These words—remember your death—illumine the entire penitential season of Lent. Christians need a Savior because we are but dust and ashes. We need a Savior because the only person who can save us from death is Jesus Christ, who is Life itself. In the Lenten season, as we meditate on the central mysteries of the faith, the mystery of death—transformed by the Cross—is a great place to start.
I for one really appreciate Sr. Theresa’s thoughts on Lent. Yes, during Lent we think about death, but we think about it in a Christian way. We think about it with Easter in mind. Like she said, the cross—Good Friday—is all about the work of a Savior, a Savior we need because we are but dust and ashes. We need a Savior because we need saving from death, and only Jesus can do this. Easter really loses its significance unless we’re cognizant of the fact that apart from the Cross and the Resurrection, death would have the last word. But it doesn’t.
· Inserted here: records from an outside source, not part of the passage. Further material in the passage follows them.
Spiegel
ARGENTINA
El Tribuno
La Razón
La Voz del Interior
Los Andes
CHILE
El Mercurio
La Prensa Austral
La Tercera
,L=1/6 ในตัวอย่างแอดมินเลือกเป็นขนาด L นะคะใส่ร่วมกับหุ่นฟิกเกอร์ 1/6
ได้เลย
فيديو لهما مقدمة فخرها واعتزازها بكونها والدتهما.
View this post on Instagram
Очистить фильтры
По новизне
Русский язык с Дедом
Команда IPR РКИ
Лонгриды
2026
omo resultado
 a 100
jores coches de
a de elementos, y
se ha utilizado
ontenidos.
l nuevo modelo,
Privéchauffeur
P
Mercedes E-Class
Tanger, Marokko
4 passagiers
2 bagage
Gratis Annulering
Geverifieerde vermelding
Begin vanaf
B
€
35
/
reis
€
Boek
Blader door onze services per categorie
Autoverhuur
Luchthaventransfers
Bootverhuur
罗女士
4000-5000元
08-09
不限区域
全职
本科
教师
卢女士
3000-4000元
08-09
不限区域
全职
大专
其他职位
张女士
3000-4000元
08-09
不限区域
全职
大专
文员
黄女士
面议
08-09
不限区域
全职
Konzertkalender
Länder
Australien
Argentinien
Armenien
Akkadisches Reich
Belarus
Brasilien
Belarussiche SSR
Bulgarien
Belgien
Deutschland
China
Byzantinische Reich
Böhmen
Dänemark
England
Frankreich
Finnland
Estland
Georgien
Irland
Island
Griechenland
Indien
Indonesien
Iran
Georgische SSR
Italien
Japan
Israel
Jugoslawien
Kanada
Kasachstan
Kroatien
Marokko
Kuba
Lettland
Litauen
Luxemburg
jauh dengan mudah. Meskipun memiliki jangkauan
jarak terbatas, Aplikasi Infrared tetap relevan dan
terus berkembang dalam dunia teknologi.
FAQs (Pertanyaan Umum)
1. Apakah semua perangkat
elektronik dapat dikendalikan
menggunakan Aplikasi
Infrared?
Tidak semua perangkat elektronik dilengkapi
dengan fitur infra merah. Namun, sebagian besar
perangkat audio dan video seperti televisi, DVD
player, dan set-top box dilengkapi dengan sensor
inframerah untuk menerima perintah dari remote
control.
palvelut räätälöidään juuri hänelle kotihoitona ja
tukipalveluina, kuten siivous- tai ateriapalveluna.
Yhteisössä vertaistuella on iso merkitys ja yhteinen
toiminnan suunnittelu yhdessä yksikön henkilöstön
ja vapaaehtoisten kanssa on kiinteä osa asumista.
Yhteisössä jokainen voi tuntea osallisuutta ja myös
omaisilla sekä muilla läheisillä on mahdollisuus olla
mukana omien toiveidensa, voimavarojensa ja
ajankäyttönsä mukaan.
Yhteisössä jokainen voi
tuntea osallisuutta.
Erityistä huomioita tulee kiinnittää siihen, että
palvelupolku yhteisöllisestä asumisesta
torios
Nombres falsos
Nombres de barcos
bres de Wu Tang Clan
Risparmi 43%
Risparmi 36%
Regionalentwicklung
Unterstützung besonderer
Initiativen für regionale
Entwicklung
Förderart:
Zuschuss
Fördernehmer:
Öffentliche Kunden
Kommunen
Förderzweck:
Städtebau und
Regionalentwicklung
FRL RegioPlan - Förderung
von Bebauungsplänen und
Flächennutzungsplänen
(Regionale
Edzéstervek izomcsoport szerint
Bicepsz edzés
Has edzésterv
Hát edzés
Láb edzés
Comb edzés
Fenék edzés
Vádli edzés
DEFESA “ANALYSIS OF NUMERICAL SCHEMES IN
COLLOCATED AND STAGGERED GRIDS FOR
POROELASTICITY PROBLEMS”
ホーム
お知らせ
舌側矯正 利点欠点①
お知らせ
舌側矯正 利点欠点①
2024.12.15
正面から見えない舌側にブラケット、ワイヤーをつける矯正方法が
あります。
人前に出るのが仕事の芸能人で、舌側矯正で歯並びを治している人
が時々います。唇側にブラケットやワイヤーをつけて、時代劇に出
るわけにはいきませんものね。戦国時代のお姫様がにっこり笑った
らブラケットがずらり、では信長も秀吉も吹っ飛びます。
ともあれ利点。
And so, we prepare for the celebration of the Resurrection by taking time to remember why the Resurrection is necessary. So, if you decide to come by the church today to receive the ashes, I’ll use them to make the mark of the cross on your forehead. On your forehead, it becomes a sign to others of who you are—a follower of Jesus who has given you life through his own death on the cross. Wear it boldly.
You can drive up to the portico between noon and 1 this afternoon and between 5 and 6 this evening. You can stay in your vehicle and I’ll come to you. Let’s pray.
Lord, Holy One, have mercy on us.
We confess our sins to you.
We have fallen short of your glory and without your mercy and grace, we would be dust.
We repent now.
Lord, as we enter into this Lenten season, be near to us.
Help us, by your Holy Spirit, to feel right conviction and repentance for our sin.
Help us, by your Spirit, to have the strength to overcome the enemy.
Thank you, Lord, that Easter is coming!
Death has no sting, no victory, because of Jesus!
Glory and honor and praise to His name!
Thank you for rescuing us.
Help us keep both the weight and the joy of this season in our hearts and we move through the next several weeks.
Help us bear the good fruit of your Spirit.
Thank you that the ashes on our forehead do not symbolize our ultimate reality.
From dust we might have been formed, but our bodies, our spirits, ourselves, await beautiful redemption and the restoration of all things.
Help us long and look forward to that day, and let it come quickly, Lord Jesus.